Our doughty L.A. County board of supervisors have released the proposed new L.A. County seal. The AP reports:

A proposed new seal for Los Angeles County has been unveiled_ minus a controversial gold cross, oil derricks and a goddess.
County supervisors voted in June to remove a tiny cross, which has been part of the seal since 1957. This, after the American Civil Liberties Union of Southern California threatened to sue on grounds that the symbol was a government endorsement of Christianity...

The new seal also replaces the central image of the goddess Pomona with an American Indian woman holding a bowl and swaps out oil derricks representing Signal Hill for an illustration of the San Gabriel Mission.

The cross atop the mission is not depicted.

I believe the last sentence is what we in the media refer to as a "zinger."

The L.A. Times' report has a before and after picture, as well as this:

"This is not going to end," vowed Tony Bell, spokesman for Supervisor Mike Antonovich, a fierce proponent of keeping the cross. "If you look at any drawings of the San Gabriel Mission, it's got a cross on top. I mean, you could put a picture [and the proposed seal] side by side, and go, 'Hello?' "

Others liked the design.
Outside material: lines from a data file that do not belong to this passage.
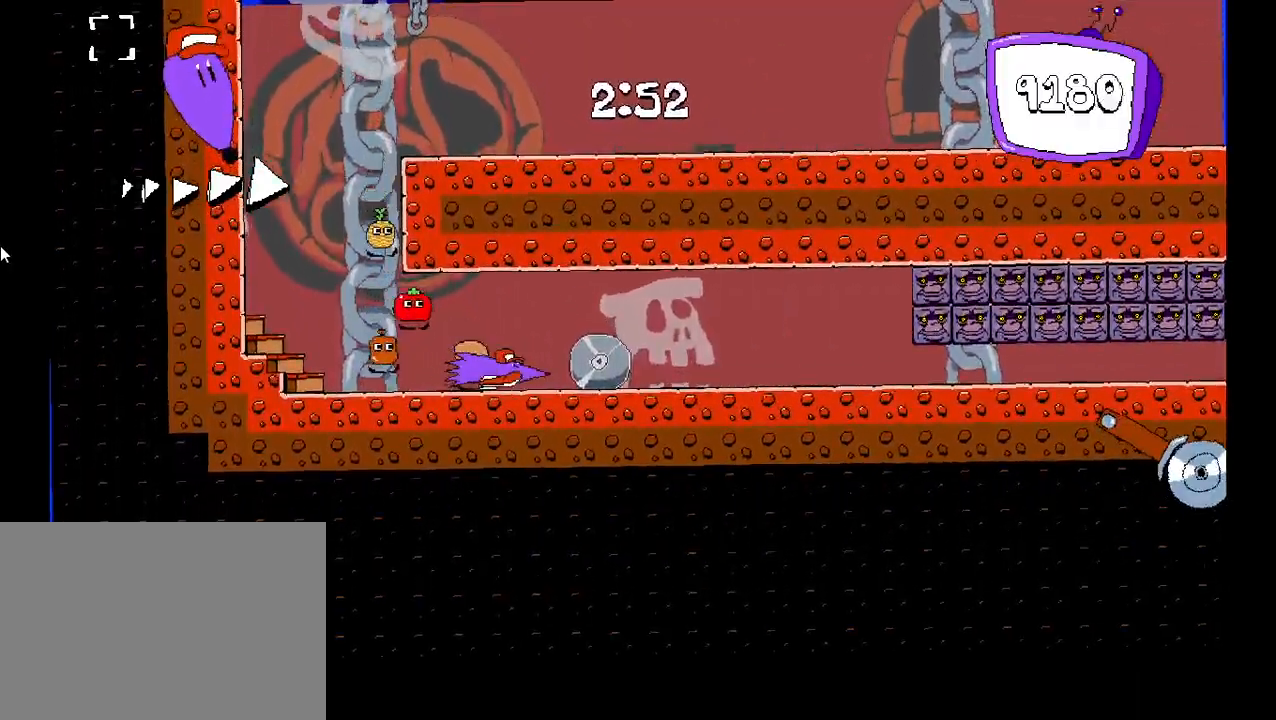
{"keys": ["down"], "events": [[50, "left", "down"], [50, "right", "up"], [150, "down", "down"], [167, "left", "up"]]}
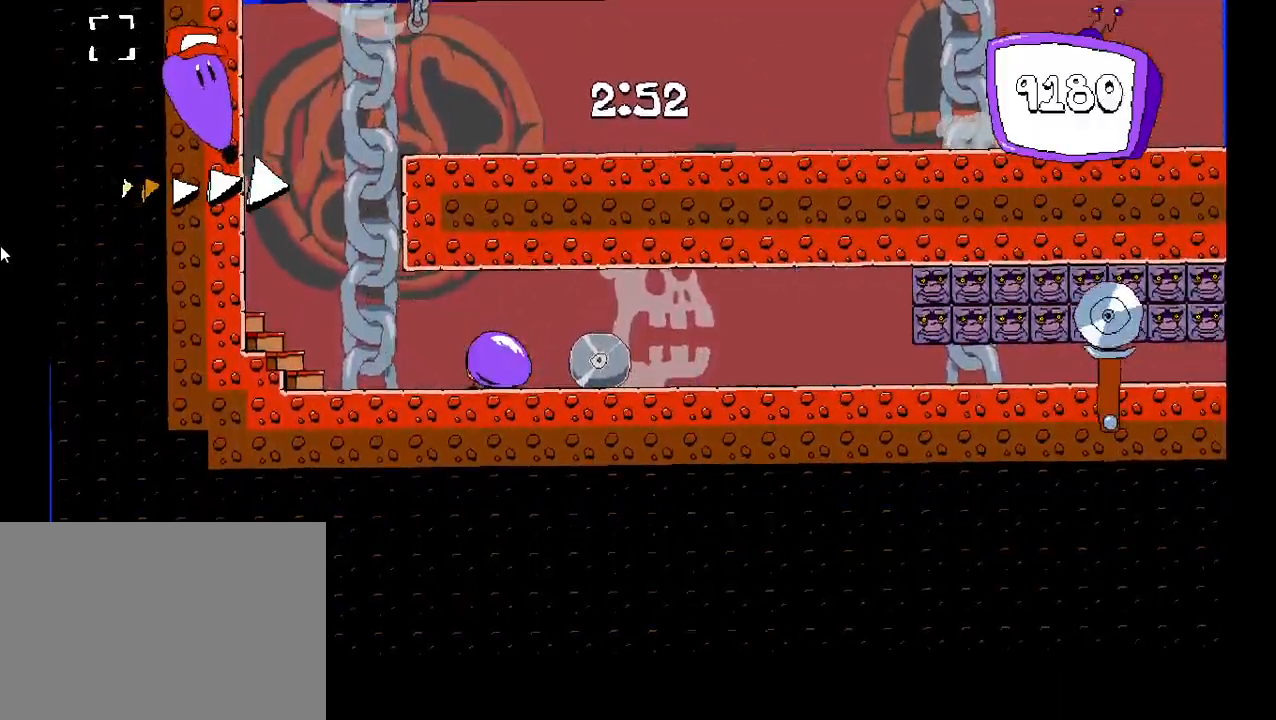
{"keys": ["left", "shift"], "events": [[417, "left", "down"], [417, "shift", "down"], [450, "down", "up"]]}
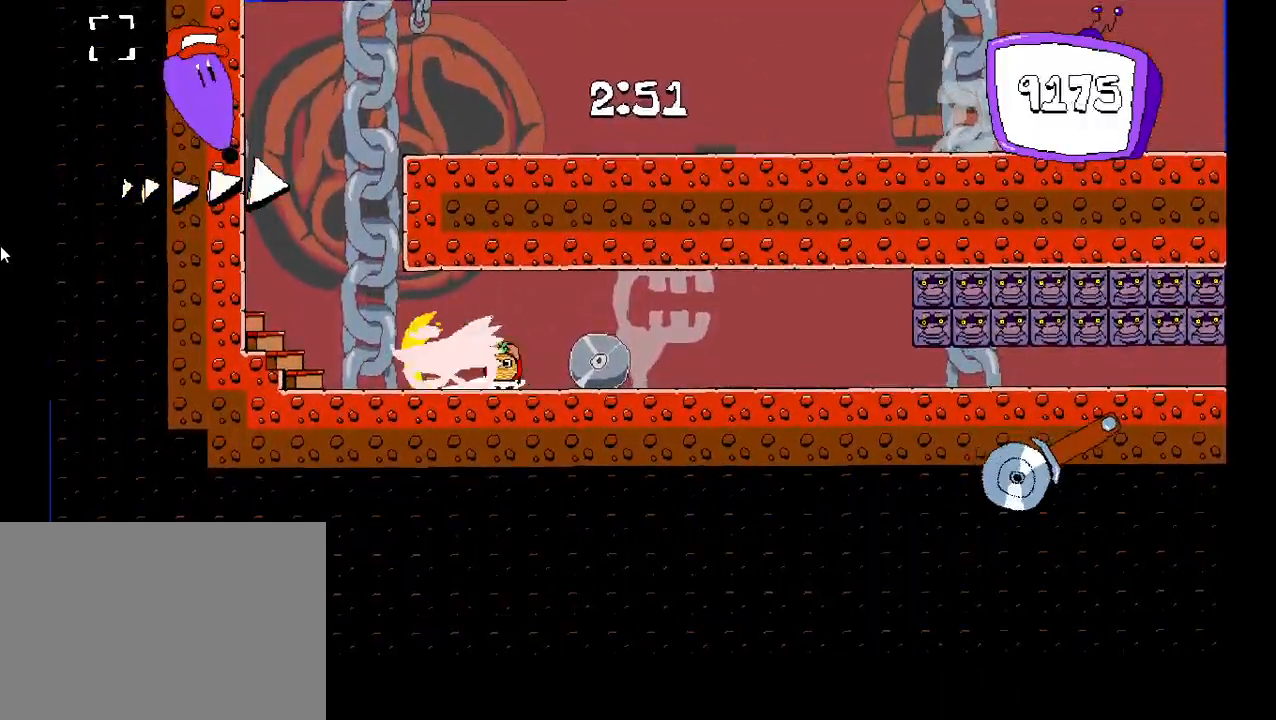
{"keys": ["right", "shift"], "events": [[67, "z", "down"], [183, "right", "down"], [217, "left", "up"], [267, "z", "up"]]}
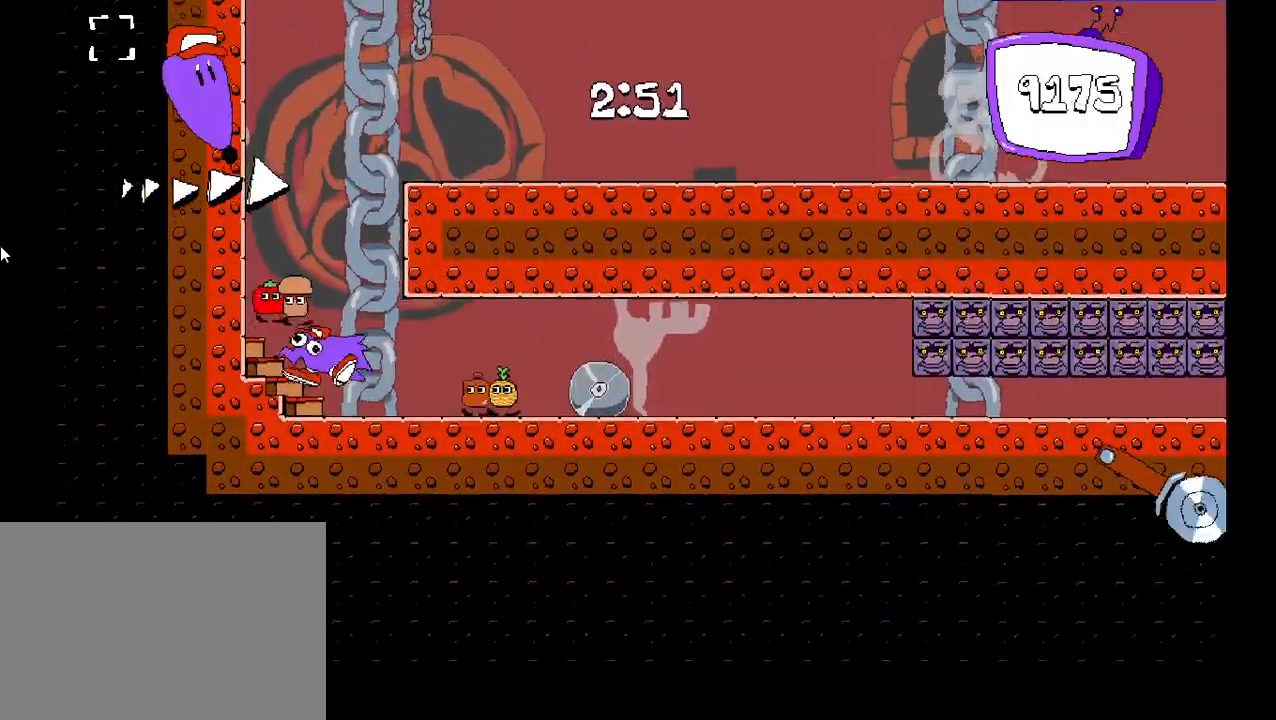
{"keys": ["right"], "events": [[167, "shift", "up"]]}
At the ACLU, attorney Ben Wizner praised the new images as more inclusive and even "pretty."

"As far as we were concerned, they could have satisfied their legal obligation by simply removing the cross," he said. "But they went a step further and tried to devise a symbol that would really reflect the diversity of the county."

Crikey!

Comments

So long as the diversity is below standard; it can include such municipal mission statements as :'we are the spanish-indian monoculture'.